- _ABOUT THIS EXERCISE_: Would you find each line in the entries below with the string "pixels" and copy it?
● ● ●
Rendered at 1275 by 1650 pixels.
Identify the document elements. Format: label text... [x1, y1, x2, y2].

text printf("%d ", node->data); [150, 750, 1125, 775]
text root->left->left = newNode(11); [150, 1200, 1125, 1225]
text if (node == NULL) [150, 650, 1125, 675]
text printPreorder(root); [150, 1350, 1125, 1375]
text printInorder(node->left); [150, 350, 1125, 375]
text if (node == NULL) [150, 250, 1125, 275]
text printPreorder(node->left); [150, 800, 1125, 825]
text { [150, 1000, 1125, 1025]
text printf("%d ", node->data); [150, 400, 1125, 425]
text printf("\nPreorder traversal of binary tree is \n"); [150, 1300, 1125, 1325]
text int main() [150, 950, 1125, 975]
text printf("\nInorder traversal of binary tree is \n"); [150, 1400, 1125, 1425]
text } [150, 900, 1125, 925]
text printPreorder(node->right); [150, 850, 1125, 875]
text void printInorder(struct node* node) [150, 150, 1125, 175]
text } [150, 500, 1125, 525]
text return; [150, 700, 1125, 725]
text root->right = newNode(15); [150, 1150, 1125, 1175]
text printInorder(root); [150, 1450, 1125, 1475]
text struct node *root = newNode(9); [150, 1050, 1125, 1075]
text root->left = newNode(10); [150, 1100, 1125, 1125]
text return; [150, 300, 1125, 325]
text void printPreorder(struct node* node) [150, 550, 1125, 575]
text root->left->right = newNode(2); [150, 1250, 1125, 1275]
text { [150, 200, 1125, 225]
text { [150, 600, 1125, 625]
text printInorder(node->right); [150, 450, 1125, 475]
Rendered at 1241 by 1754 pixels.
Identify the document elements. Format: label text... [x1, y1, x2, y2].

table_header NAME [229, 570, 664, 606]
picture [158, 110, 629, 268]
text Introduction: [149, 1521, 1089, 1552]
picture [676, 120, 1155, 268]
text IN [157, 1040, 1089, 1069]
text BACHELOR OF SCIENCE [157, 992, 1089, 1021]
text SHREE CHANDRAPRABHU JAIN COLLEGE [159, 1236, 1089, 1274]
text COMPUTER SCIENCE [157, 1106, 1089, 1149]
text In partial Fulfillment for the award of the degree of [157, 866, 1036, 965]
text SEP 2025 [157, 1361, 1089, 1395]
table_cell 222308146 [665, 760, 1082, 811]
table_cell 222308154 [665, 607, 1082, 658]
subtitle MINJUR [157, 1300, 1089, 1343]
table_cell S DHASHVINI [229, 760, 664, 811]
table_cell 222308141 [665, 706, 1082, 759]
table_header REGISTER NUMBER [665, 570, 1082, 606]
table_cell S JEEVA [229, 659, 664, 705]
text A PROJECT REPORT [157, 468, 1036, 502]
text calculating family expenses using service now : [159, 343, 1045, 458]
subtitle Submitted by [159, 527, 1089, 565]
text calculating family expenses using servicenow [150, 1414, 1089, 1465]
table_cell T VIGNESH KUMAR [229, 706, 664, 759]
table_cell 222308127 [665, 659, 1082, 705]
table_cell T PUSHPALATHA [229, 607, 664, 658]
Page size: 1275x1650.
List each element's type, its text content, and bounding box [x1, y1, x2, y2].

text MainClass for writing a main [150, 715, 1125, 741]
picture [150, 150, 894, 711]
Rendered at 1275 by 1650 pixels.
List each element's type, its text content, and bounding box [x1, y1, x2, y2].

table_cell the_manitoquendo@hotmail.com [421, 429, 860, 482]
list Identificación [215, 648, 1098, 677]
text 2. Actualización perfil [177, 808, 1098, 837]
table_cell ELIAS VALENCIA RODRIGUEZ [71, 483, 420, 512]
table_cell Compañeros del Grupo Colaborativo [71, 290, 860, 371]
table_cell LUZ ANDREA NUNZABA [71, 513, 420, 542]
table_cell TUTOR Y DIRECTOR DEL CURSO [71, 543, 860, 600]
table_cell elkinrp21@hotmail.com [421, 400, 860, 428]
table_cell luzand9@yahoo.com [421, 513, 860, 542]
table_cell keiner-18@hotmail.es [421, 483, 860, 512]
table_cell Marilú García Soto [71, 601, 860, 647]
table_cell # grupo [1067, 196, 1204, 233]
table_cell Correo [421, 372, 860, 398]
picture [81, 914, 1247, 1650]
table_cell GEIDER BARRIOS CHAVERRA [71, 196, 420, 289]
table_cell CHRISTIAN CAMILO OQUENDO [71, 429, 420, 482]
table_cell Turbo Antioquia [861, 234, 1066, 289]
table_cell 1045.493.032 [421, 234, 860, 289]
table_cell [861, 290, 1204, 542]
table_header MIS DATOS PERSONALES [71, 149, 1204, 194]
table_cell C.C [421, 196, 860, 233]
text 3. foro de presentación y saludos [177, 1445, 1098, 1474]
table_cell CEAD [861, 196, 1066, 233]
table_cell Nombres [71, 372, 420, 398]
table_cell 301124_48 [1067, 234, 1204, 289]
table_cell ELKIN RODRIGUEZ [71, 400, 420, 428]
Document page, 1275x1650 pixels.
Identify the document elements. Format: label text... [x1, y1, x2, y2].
● ● ●
- _REPLY TO THE TASK_:
Rendered at 1275 by 1650 pixels.
Rendered at 1241 by 1754 pixels.
Rendered at 1275 by 1650 pixels.
Document page, 1275x1650 pixels.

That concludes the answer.